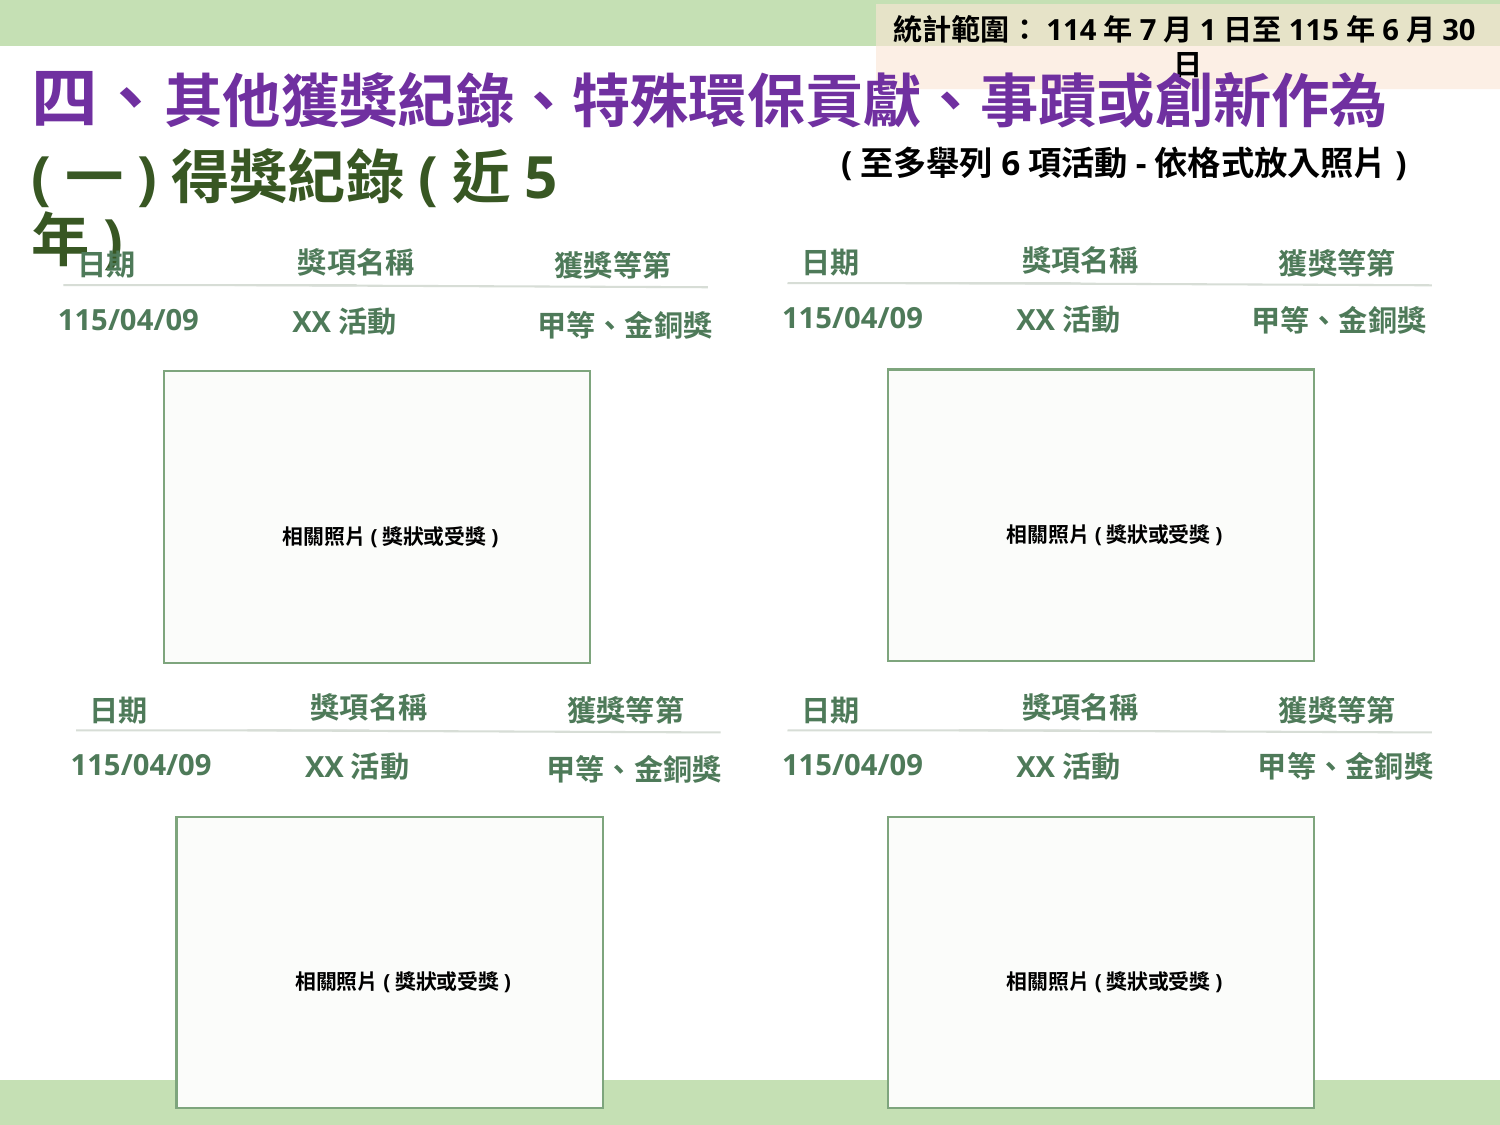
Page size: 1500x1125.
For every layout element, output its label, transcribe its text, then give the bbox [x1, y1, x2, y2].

text_box 獎項名稱 [311, 686, 523, 710]
text_box 115/04/09 [71, 743, 249, 785]
text_box 獲獎等第 [1279, 688, 1491, 731]
text_box 甲等、金銅獎 [1258, 718, 1467, 814]
text_box XX活動 [1016, 710, 1357, 822]
text_box [887, 816, 1500, 1109]
text_box XX活動 [292, 265, 633, 376]
text_box 相關照片(獎狀或受獎) [978, 505, 1252, 532]
text_box 甲等、金銅獎 [537, 276, 747, 373]
text_box 獲獎等第 [567, 688, 779, 731]
text_box 相關照片(獎狀或受獎) [266, 952, 540, 979]
text_box 甲等、金銅獎 [546, 720, 756, 817]
text_box 獎項名稱 [1022, 239, 1234, 263]
text_box [163, 371, 591, 664]
text_box [887, 369, 1315, 662]
text_box XX活動 [1016, 263, 1357, 374]
text_box (至多舉列6項活動-依格式放入照片) [744, 134, 1500, 191]
text_box 獲獎等第 [1279, 241, 1491, 283]
text_box 甲等、金銅獎 [1251, 271, 1460, 368]
text_box 日期 [77, 243, 164, 284]
text_box 115/04/09 [782, 296, 960, 338]
text_box 獎項名稱 [1022, 686, 1234, 710]
text_box XX活動 [305, 710, 645, 822]
text_box 相關照片(獎狀或受獎) [254, 507, 528, 534]
text_box 相關照片(獎狀或受獎) [978, 952, 1252, 979]
text_box 115/04/09 [782, 743, 960, 785]
text_box 日期 [801, 241, 888, 282]
text_box 四、其他獲獎紀錄、特殊環保貢獻、事蹟或創新作為 [16, 57, 1500, 147]
text_box 獎項名稱 [298, 241, 510, 265]
text_box 115/04/09 [58, 298, 236, 340]
text_box (一)得獎紀錄(近5年) [16, 140, 590, 227]
text_box 日期 [801, 688, 888, 729]
text_box 獲獎等第 [555, 243, 767, 285]
text_box 日期 [90, 688, 177, 729]
text_box [176, 816, 603, 1109]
────────────────
Reproduce every line of the item above word for word, omitting the picture.

Response to the task:
Page size: 1500x1125.
For every layout element, output its label, transcribe its text, then give the bbox [x1, y1, x2, y2].

text_box 獎項名稱 [311, 686, 523, 710]
text_box 115/04/09 [71, 743, 249, 785]
text_box 獲獎等第 [1279, 688, 1491, 731]
text_box 甲等、金銅獎 [1258, 718, 1467, 814]
text_box XX活動 [1016, 710, 1357, 822]
text_box [887, 816, 1500, 1109]
text_box XX活動 [292, 265, 633, 376]
text_box 相關照片(獎狀或受獎) [978, 505, 1252, 532]
text_box 甲等、金銅獎 [537, 276, 747, 373]
text_box 獲獎等第 [567, 688, 779, 731]
text_box 相關照片(獎狀或受獎) [266, 952, 540, 979]
text_box 甲等、金銅獎 [546, 720, 756, 817]
text_box 獎項名稱 [1022, 239, 1234, 263]
text_box [163, 371, 591, 664]
text_box [887, 369, 1315, 662]
text_box XX活動 [1016, 263, 1357, 374]
text_box (至多舉列6項活動-依格式放入照片) [744, 134, 1500, 191]
text_box 獲獎等第 [1279, 241, 1491, 283]
text_box 甲等、金銅獎 [1251, 271, 1460, 368]
text_box 日期 [77, 243, 164, 284]
text_box 115/04/09 [782, 296, 960, 338]
text_box 獎項名稱 [1022, 686, 1234, 710]
text_box XX活動 [305, 710, 645, 822]
text_box 相關照片(獎狀或受獎) [254, 507, 528, 534]
text_box 相關照片(獎狀或受獎) [978, 952, 1252, 979]
text_box 115/04/09 [782, 743, 960, 785]
text_box 日期 [801, 241, 888, 282]
text_box 四、其他獲獎紀錄、特殊環保貢獻、事蹟或創新作為 [16, 57, 1500, 147]
text_box 獎項名稱 [298, 241, 510, 265]
text_box 115/04/09 [58, 298, 236, 340]
text_box (一)得獎紀錄(近5年) [16, 140, 590, 227]
text_box 日期 [801, 688, 888, 729]
text_box 獲獎等第 [555, 243, 767, 285]
text_box 日期 [90, 688, 177, 729]
text_box [176, 816, 603, 1109]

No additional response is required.